I can’t believe I almost forgot the best thing about the gameplay! Bullet! Your relationship with Bullet is crucial to the game, and depending on how you treat him, the story and the way he acts toward you will change. You can punish him for wandering off (although what monster would do such a thing), pet him, or give him dog treats. He can also sniff out clues and warn you of enemies. Basically, Bullet is the best boy.
Now that all the gameplay is out of the way, I can talk about where the real meat of the game is. The story of Blair Witch is fantastic in so many ways. First of all, Ellis is a genuinely great and dynamic character with a painful past who I wanted the best for (and depending on what ending you get, which there are four of, you may get just that). He’s on a quest for redemption after making several grave mistakes in his past. While he doesn’t have to be searching for Peter, he feels compelled to, like it’s his responsibility. Ellis isn’t a hero, and doesn’t think of himself as one, he’s just a man trying to do right after doing so much wrong.

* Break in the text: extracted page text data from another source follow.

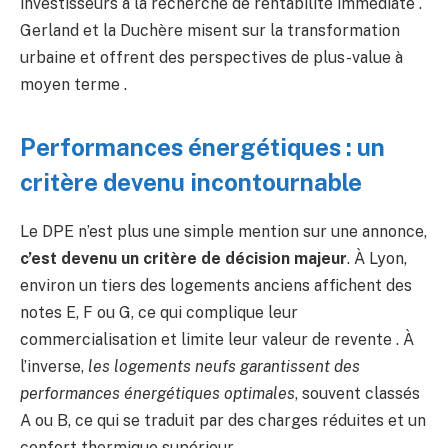
investisseurs à la recherche de rentabilité immédiate .
Gerland et la Duchère misent sur la transformation
urbaine et offrent des perspectives de plus-value à
moyen terme .
Performances énergétiques : un
critère devenu incontournable
Le DPE n’est plus une simple mention sur une annonce,
c’est devenu un critère de décision majeur
. À Lyon,
environ un tiers des logements anciens affichent des
notes E, F ou G, ce qui complique leur
commercialisation et limite leur valeur de revente . À
l’inverse,
les logements neufs garantissent des
performances énergétiques optimales
, souvent classés
A ou B, ce qui se traduit par des charges réduites et un
confort thermique supérieur .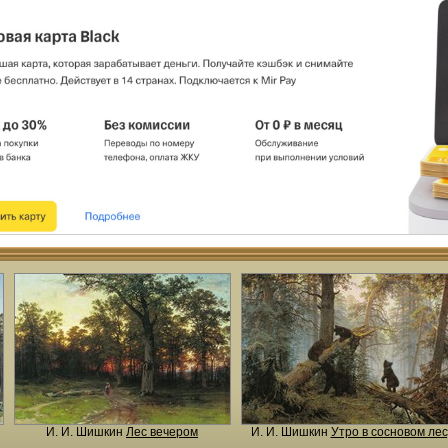
И. И. Шишкин
Лес вечером
И. И. Шишкин
Утро в сосновом лес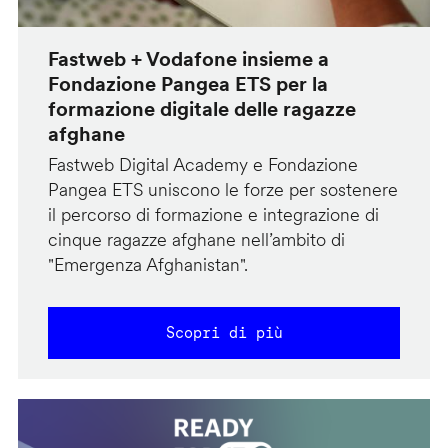
Fastweb + Vodafone insieme a
Fondazione Pangea ETS per la
formazione digitale delle ragazze
afghane
Fastweb Digital Academy e Fondazione
Pangea ETS uniscono le forze per sostenere
il percorso di formazione e integrazione di
cinque ragazze afghane nell’ambito di
"Emergenza Afghanistan".
Scopri di più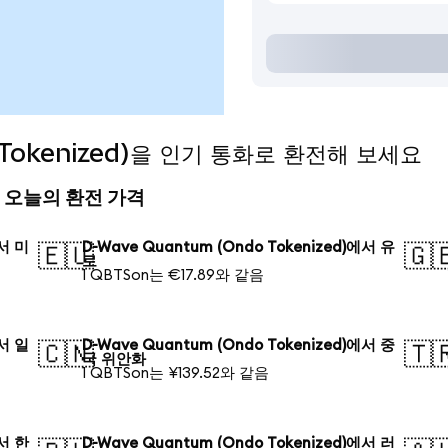
 Tokenized)을 인기 통화로 환전해 보세요
ed) 오늘의 환전 가격
에서 미
D-Wave Quantum (Ondo Tokenized)에서 유
🇪🇺
🇬
로
1 QBTSon는 €17.89와 같음
에서 일
D-Wave Quantum (Ondo Tokenized)에서 중
🇨🇳
🇹
국 위안화
1 QBTSon는 ¥139.52와 같음
에서 한
D-Wave Quantum (Ondo Tokenized)에서 러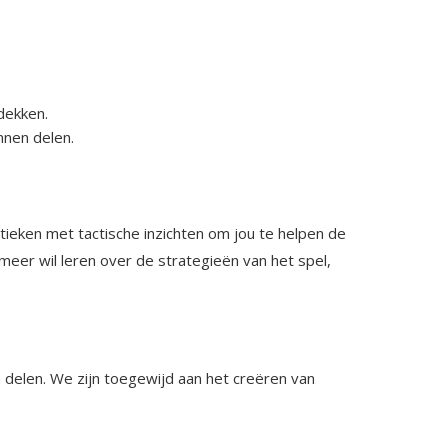
dekken.
nnen delen.
tieken met tactische inzichten om jou te helpen de
meer wil leren over de strategieën van het spel,
 delen. We zijn toegewijd aan het creëren van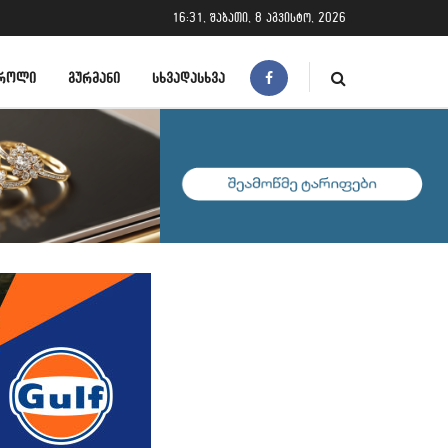
16:31, შაბათი, 8 აგვისტო, 2026
ᲠᲝᲚᲘ
ᲒᲣᲠᲛᲐᲜᲘ
ᲡᲮᲕᲐᲓᲐᲡᲮᲕᲐ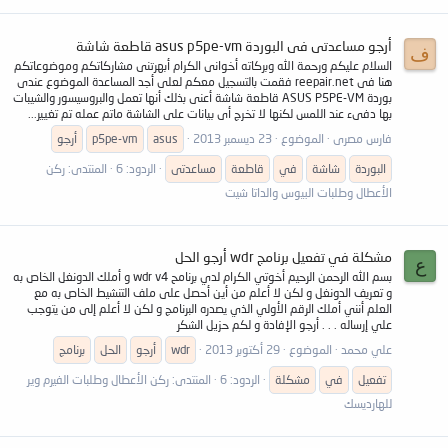
أرجو مساعدتى فى البوردة asus p5pe-vm قاطعة شاشة
ف
السلام عليكم ورحمة الله وبركاته أخوانى الكرام أبهرتنى مشاركاتكم وموضوعاتكم
هنا فى reepair.net فقمت بالتسجيل معكم لعلى أجد المساعدة الموضوع عندى
بوردة ASUS P5PE-VM قاطعة شاشة أعنى بذلك أنها تعمل والبروسيسور والشيبات
بها دفىء عند اللمس لكنها لا تخرج أى بيانات على الشاشة ماتم عمله تم تغيير...
فارس مصرى
الموضوع
23 ديسمبر 2013
asus
p5pe-vm
أرجو
البوردة
شاشة
في
قاطعة
مساعدتى
الردود: 6
المنتدى:
ركن
الأعطال وطلبات البيوس والداتا شيت
مشكلة في تفعيل برنامج wdr أرجو الحل
ع
بسم الله الرحمن الرحيم أخوتي الكرام لدي برنامح wdr v4 و أملك الدونغل الخاص به
و تعريف الدونغل و لكن لا أعلم من أين أحصل على ملف التنشيط الخاص به مع
العلم أنني أملك الرقم الأولي الذي يصدره البرنامج و لكن لا أعلم إلى من يتوجب
علي إرساله . . . أرجو الإفادة و لكم حزيل الشكر
علي محمد
الموضوع
29 أكتوبر 2013
wdr
أرجو
الحل
برنامج
تفعيل
في
مشكلة
الردود: 6
المنتدى:
ركن الأعطال وطلبات الفيرم وير
للهارديسك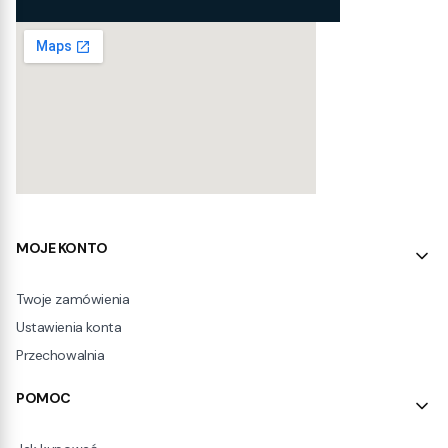
Linki w stopce
MOJE KONTO
Twoje zamówienia
Ustawienia konta
Przechowalnia
POMOC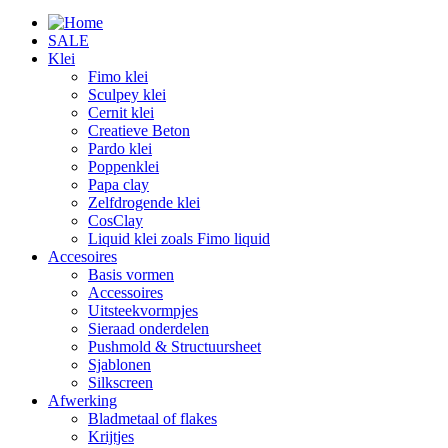
SALE
Klei
Fimo klei
Sculpey klei
Cernit klei
Creatieve Beton
Pardo klei
Poppenklei
Papa clay
Zelfdrogende klei
CosClay
Liquid klei zoals Fimo liquid
Accesoires
Basis vormen
Accessoires
Uitsteekvormpjes
Sieraad onderdelen
Pushmold & Structuursheet
Sjablonen
Silkscreen
Afwerking
Bladmetaal of flakes
Krijtjes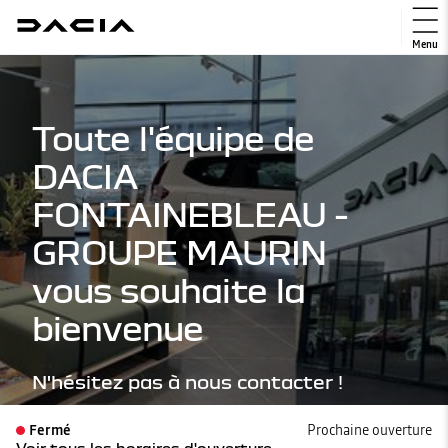
Menu
Toute l'équipe de
DACIA
FONTAINEBLEAU -
GROUPE MAURIN
vous souhaite la
bienvenue
N'hésitez pas à nous contacter !
Fermé
Prochaine ouverture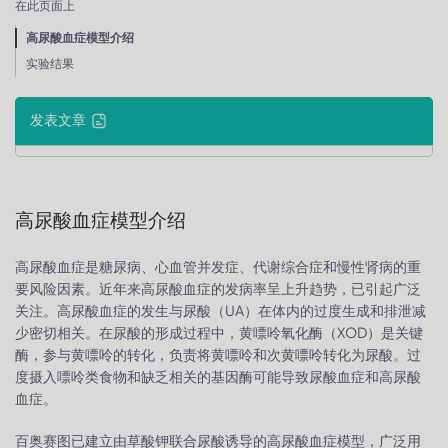
在此页面上
高尿酸血症模型介绍
实验结果
发表文章
高尿酸血症模型介绍
高尿酸血症是糖尿病、心血管并发症、代谢综合症和慢性肾病的重
要风险因素。近年来高尿酸血症的发病率呈上升趋势，已引起广泛
关注。高尿酸血症的发生与尿酸（UA）在体内的过度生成和排泄减
少密切相关。在尿酸的形成过程中，黄嘌呤氧化酶（XOD）是关键
酶，参与黄嘌呤的转化，负责将黄嘌呤和次黄嘌呤转化为尿酸。过
度摄入嘌呤类食物和缺乏相关的基因酶可能导致尿酸血症和高尿酸
血症。
百奥赛图已建立由草酸钾联合尿酸诱导的高尿酸血症模型，广泛用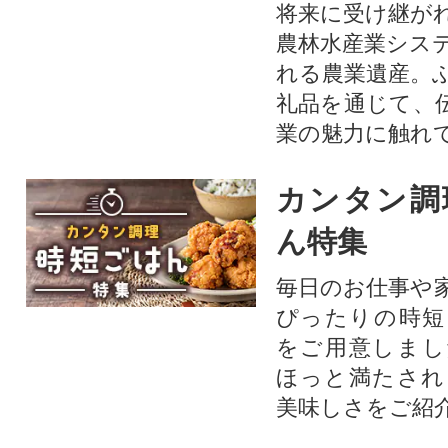
将来に受け継が
農林水産業シス
れる農業遺産。
礼品を通じて、
業の魅力に触れて
カンタン調
ん特集
毎日のお仕事や
ぴったりの時短
をご用意しまし
ほっと満たされ
美味しさをご紹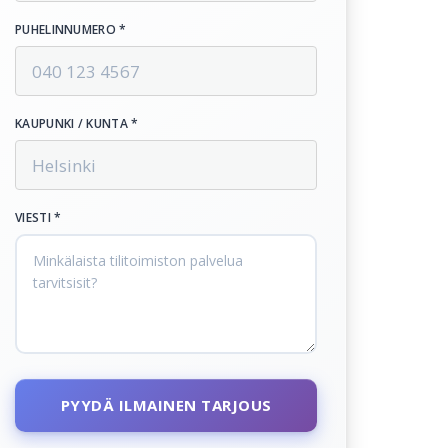
PUHELINNUMERO *
KAUPUNKI / KUNTA *
VIESTI *
PYYDÄ ILMAINEN TARJOUS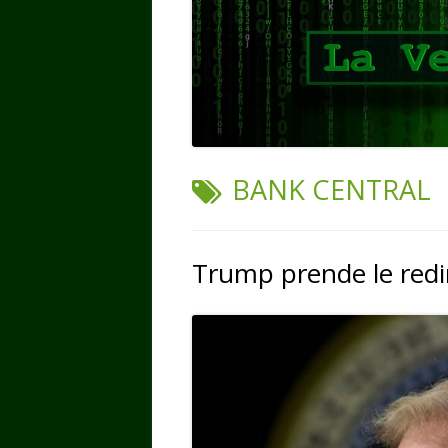
TAG:
BANK CENTRAL
Trump prende le redin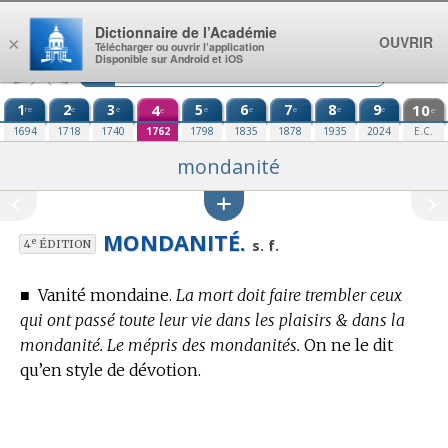
Aller au contenu
Dictionnaire de l’Académie
OUVRIR
×
Télécharger ou ouvrir l’application
Disponible sur Android et iOS
1
2
3
4
5
6
7
8
9
10
re
e
e
e
e
e
e
e
e
e
1694
1718
1740
1762
1798
1835
1878
1935
2024
E.C.
mondanité
MONDANITÉ.
e
s. f.
4
ÉDITION
■
Vanité mondaine.
La mort doit faire trembler ceux
qui ont passé toute leur vie dans les plaisirs & dans la
mondanité. Le mépris des mondanités.
On ne le dit
qu’en
style de dévotion.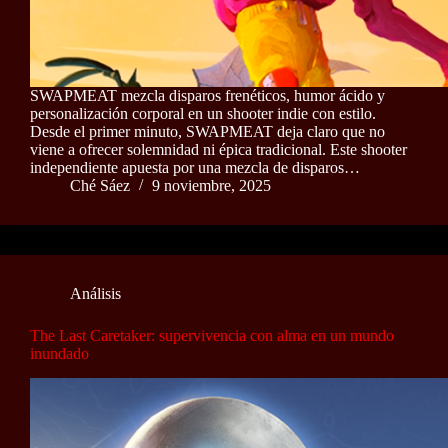
SWAPMEAT mezcla disparos frenéticos, humor ácido y
personalización corporal en un shooter indie con estilo.
Desde el primer minuto, SWAPMEAT deja claro que no
viene a ofrecer solemnidad ni épica tradicional. Este shooter
independiente apuesta por una mezcla de disparos…
Ché Sáez
9 noviembre, 2025
Análisis
The Last Caretaker: supervivencia con alma en un mundo
inundado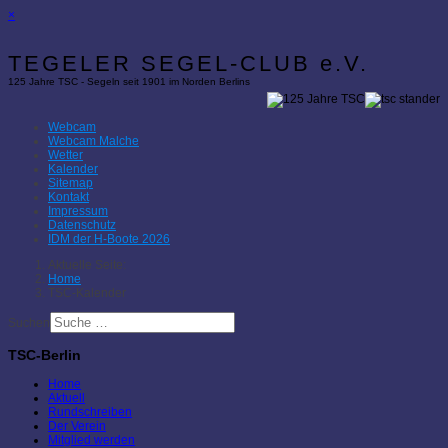
×
TEGELER SEGEL-CLUB e.V.
125 Jahre TSC - Segeln seit 1901 im Norden Berlins
Webcam
Webcam Malche
Wetter
Kalender
Sitemap
Kontakt
Impressum
Datenschutz
IDM der H-Boote 2026
Aktuelle Seite:
Home
TSC-Kalender
Suchen
TSC-Berlin
Home
Aktuell
Rundschreiben
Der Verein
Mitglied werden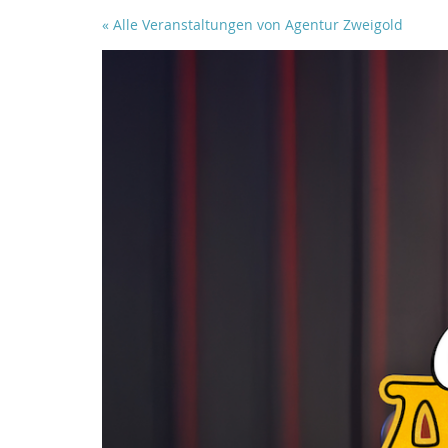
Zum
« Alle Veranstaltungen von Agentur Zweigold
Haupt-
Inhalt
springen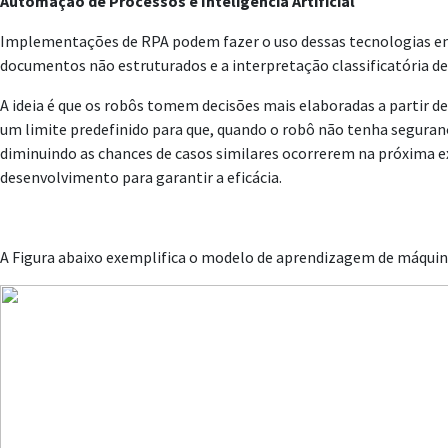
Automação de Processos e Inteligência Artificial
Implementações de RPA podem fazer o uso dessas tecnologias em c
documentos não estruturados e a interpretação classificatória d
A ideia é que os robôs tomem decisões mais elaboradas a partir 
um limite predefinido para que, quando o robô não tenha seguranç
diminuindo as chances de casos similares ocorrerem na próxima 
desenvolvimento para garantir a eficácia.
A Figura abaixo exemplifica o modelo de aprendizagem de máquin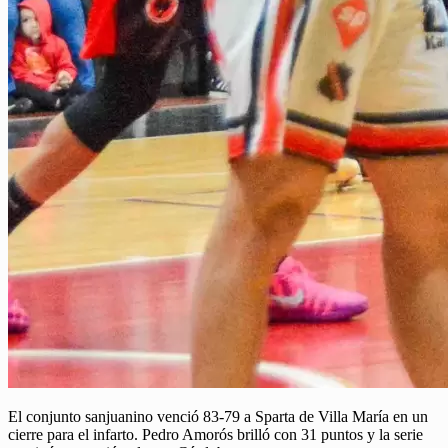
El conjunto sanjuanino venció 83-79 a Sparta de Villa María en un
cierre para el infarto. Pedro Amorós brilló con 31 puntos y la serie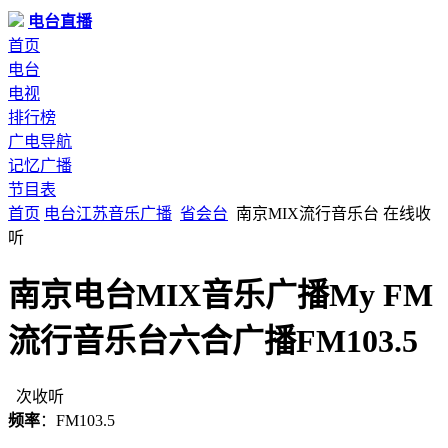
电台直播
首页
电台
电视
排行榜
广电导航
记忆广播
节目表
首页
电台
江苏
音乐广播
省会台
南京MIX流行音乐台 在线收
听
南京电台MIX音乐广播My FM
流行音乐台六合广播FM103.5
次收听
频率
：FM103.5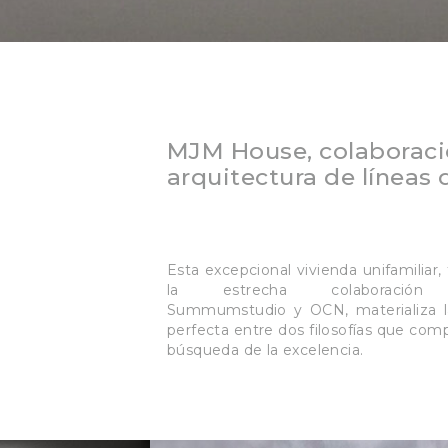
MJM House, colaborac
arquitectura de líneas 
Esta excepcional vivienda unifamiliar,
la estrecha colaboración
Summumstudio y OCN, materializa l
perfecta entre dos filosofías que com
búsqueda de la excelencia.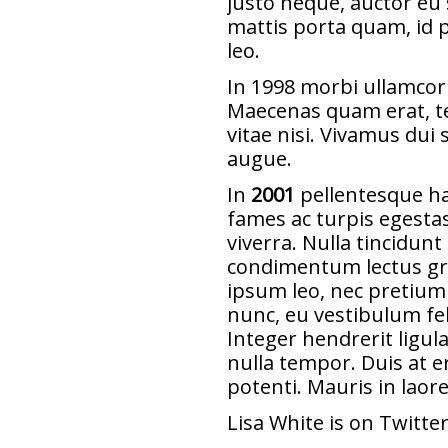
justo neque, auctor eu 
mattis porta quam, id pl
leo.
In 1998 morbi ullamcor
Maecenas quam erat, t
vitae nisi. Vivamus dui 
augue.
In
2001
pellentesque ha
fames ac turpis egesta
viverra. Nulla tincidun
condimentum lectus gra
ipsum leo, nec pretiu
nunc, eu vestibulum feli
Integer hendrerit ligu
nulla tempor. Duis at er
potenti. Mauris in laor
Lisa White is on
Twitte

The relationship between Ellis and his wife is a big part of the game, but the more interesting relationship is the one between him and the Blair Witch. What this game really nails is the witch herself. I think that as far as horror goes we tend not to give the Blair Witch the credit she deserves. She isn’t a creature, an entity, or anything tangible, she is evil incarnate and the game never let’s you forget that. She uses Ellis’s PTSD as a way to turn his brain inside out warping his reality and clouding his judgment. I don’t think there’s been a game since maybe Spec Ops: The Line (2012) that really understands how lonely, controlling, and debilitating mental illness can be especially when you’re constantly being gaslight by an abuser, which is basically what the Blair Witch is. She wants Ellis, and in turn you, to eat out of her hand and do her bidding, she wants both of you to feel hopeless and like you have no control over your situation.
This leads me to my last thing to gush over, the fact that you do have a choice. As I said before, there are four different endings, and depending on what actions you take, the ending changes giving the game more replayability. The choices aren’t binary either, they’re little things throughout the game that add up. Things such as how much love you give Bullet or whether or not you destroy those creepy stick things laying around everywhere. It’s almost as if it’s less that you’re at the mercy of the Blair Witch and more that you’re at the mercy of yourself. That to me is a perfect example of psychological horror done right.
Blair Witch isn’t one of those games that you should just watch a Let’s Play of on YouTube, even if the gameplay may be the weakest bit. This is a game where your experience as a player, and your hands on the controller or the keyboard, are essential to how the game resonates with you. For 30 bucks this game is almost a steal and is worth every dollar spent.